PROVIDED PASSAGE:
At the presentation of the new Solaris Urbino 12 hydrogen - from left to right: Gunnar Ohrndorf (Managing Director Stadtwerke Wesseling), Martina Engels-Bremer (Chairwoman of the Supervisory Board), Wesseling's Mayor Ralph Manzke and RVK Managing Director Dr. Marcel Frank | © Stadtwerke Wesseling

On the left bank of the Rhine, between the larger cities Cologne and Bonn you will find the medium-size town of Wesseling with just under 40,000 inhabitants.

Wesseling was connected to the railway network as early as 1906 with the “Rheinuferbahn” of the Köln – Bonner Eisenbahnen (KBE). The Rheinuferbahn was an unusual private railway: right from the start it was a high-speed line on standard gauge, unlike its KBE sister, the originally metre-gauge “Vorgebirgsbahn”, which was (only) converted to standard gauge from Bonn in 1929. The nearest station of the state-owned railway to Wesseling was (and still is) in Brühl, five kilometres away on the Cologne – Bonn – Koblenz line.

After the Second World War, the KBE also set up bus lines, for example one that connected the neighbouring towns of Wesseling and Brühl. And both towns also got inner-city lines. During the short time that Wesseling belonged to Cologne, buses of the Cologne KVB operated here. Around 1990, the KBE bus service was discontinued. The lines were taken over by Regionalverkehr Köln (RVK), the younger buses went to Cologne’s KVB, while the older coaches were sold to private bus companies.

Since 1998, Stadtwerke Wesseling GmbH (SWW) has operated the two Wesseling city lines 721 (from the city centre (Stadtbahn) to the Urfeld district) and 723 (from the city centre (Stadtbahn) to the Keldenich district). SWW does not have its own buses; RVK buses are used. Four buses are used in peak traffic, a fifth is available as a reserve. Buses in Wesseling’s urban transport system were diesel buses until just now.

Only a few days old hydrogen bus 452 of the RVK on 17 January 2023 at the terminus Urfeld Kirche | © Christian Marquordt


Five fuel cell buses from Solaris

This has now changed with the new year. On 9 January 2023, SWW proudly presented five 12-metre-long fuel cell Solaris – of the type “Solaris Urbino 12 hydrogen” – which RVK purchased especially for use in Wesseling. Accordingly, they not only bear the RVK logo, but also that of SWW.

The procurement was preceded by a test run of four hydrogen buses from March 2022, which were provided by RVK and came from other RVK depots. And this test operation convinced the SWW management – and, as SWW emphasise, also the citizens of the city.

Recorded data:
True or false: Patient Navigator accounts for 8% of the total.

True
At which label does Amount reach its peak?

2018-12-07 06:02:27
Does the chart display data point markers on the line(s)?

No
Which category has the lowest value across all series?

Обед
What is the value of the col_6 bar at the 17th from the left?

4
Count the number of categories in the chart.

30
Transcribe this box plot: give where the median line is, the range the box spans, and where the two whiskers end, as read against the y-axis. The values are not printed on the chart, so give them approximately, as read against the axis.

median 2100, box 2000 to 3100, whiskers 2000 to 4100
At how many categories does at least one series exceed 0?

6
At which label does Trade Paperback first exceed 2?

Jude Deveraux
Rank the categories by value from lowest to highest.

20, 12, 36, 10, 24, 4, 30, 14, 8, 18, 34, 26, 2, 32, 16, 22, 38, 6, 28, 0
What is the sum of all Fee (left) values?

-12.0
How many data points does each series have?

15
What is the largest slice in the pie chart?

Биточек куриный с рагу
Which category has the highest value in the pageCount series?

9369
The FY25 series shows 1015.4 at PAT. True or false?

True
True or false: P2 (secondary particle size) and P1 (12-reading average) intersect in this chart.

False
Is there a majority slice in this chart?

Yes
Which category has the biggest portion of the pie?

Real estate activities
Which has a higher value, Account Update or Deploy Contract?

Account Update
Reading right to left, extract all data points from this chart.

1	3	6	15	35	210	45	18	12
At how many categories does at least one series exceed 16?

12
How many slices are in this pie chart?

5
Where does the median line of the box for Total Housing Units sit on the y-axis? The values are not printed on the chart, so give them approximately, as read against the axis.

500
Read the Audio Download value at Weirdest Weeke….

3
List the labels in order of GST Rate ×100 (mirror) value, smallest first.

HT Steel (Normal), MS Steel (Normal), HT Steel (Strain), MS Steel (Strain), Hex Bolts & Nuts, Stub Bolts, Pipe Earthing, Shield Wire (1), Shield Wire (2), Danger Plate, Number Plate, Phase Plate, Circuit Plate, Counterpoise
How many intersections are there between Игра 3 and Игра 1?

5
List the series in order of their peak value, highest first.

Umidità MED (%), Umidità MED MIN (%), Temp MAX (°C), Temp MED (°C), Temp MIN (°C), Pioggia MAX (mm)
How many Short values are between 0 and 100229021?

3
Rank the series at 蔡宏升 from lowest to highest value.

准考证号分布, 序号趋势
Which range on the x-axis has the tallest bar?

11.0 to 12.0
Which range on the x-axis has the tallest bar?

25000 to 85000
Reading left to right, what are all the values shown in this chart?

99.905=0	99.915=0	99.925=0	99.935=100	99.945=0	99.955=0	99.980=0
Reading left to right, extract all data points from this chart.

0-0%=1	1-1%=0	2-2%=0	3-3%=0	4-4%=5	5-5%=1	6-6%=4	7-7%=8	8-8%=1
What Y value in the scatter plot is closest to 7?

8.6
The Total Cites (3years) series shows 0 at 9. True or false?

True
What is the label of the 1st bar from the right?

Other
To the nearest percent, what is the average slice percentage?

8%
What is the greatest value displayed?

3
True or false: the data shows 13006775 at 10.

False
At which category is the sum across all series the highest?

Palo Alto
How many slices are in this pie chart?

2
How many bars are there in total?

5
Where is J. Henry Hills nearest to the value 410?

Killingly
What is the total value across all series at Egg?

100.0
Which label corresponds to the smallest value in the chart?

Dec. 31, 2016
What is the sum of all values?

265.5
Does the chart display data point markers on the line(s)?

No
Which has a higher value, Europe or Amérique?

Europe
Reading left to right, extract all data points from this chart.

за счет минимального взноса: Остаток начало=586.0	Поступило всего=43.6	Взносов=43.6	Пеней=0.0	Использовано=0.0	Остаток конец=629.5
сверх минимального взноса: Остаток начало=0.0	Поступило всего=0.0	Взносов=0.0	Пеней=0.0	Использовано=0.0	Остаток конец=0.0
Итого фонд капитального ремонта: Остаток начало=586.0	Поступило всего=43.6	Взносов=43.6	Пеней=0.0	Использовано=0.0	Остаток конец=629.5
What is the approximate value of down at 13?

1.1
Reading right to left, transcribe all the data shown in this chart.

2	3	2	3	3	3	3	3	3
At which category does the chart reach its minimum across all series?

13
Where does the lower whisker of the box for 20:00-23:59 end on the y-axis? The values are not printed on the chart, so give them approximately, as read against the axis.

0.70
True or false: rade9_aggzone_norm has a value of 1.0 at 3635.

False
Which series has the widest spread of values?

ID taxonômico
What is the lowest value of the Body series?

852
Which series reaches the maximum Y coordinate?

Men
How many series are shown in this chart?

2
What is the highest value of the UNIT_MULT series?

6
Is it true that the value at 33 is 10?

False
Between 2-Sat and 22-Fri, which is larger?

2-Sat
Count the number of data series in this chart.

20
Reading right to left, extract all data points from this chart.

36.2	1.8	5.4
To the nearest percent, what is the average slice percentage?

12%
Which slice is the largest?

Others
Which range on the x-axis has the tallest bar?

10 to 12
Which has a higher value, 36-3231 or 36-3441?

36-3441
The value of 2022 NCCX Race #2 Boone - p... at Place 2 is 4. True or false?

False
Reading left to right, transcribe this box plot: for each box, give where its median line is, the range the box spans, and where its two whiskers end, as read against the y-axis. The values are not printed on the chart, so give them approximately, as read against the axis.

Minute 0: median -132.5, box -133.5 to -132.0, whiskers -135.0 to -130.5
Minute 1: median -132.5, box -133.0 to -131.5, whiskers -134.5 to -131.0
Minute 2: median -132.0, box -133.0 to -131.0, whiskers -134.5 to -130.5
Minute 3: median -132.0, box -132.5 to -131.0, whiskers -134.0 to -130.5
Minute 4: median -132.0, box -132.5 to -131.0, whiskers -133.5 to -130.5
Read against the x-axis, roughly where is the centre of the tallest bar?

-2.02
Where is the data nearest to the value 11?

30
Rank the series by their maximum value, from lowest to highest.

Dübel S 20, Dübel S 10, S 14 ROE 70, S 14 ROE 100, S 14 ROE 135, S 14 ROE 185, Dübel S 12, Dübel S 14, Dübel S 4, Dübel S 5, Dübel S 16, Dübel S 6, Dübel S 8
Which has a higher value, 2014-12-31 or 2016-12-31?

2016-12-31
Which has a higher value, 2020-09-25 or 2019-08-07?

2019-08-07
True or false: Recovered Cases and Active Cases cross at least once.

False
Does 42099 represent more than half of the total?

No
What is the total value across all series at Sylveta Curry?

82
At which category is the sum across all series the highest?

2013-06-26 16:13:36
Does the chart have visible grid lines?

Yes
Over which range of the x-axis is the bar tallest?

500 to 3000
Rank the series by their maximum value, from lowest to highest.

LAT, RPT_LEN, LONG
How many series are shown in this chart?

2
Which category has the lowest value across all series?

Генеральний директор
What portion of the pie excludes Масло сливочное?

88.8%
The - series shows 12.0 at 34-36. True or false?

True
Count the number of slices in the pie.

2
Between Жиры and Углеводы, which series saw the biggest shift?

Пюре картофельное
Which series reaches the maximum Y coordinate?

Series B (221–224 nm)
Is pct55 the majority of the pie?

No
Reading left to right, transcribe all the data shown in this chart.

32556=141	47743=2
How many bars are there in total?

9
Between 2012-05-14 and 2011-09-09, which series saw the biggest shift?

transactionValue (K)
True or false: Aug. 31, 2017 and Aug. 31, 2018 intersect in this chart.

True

PROBLEM:
Write out the passage on Wesseling's buses from "After the Second" up to and including "private bus companies.". The records stand apart from the passage on Wesseling's buses and are separate material.

TASK SOLUTION:
After the Second World War, the KBE also set up bus lines, for example one that connected the neighbouring towns of Wesseling and Brühl. And both towns also got inner-city lines. During the short time that Wesseling belonged to Cologne, buses of the Cologne KVB operated here. Around 1990, the KBE bus service was discontinued. The lines were taken over by Regionalverkehr Köln (RVK), the younger buses went to Cologne’s KVB, while the older coaches were sold to private bus companies.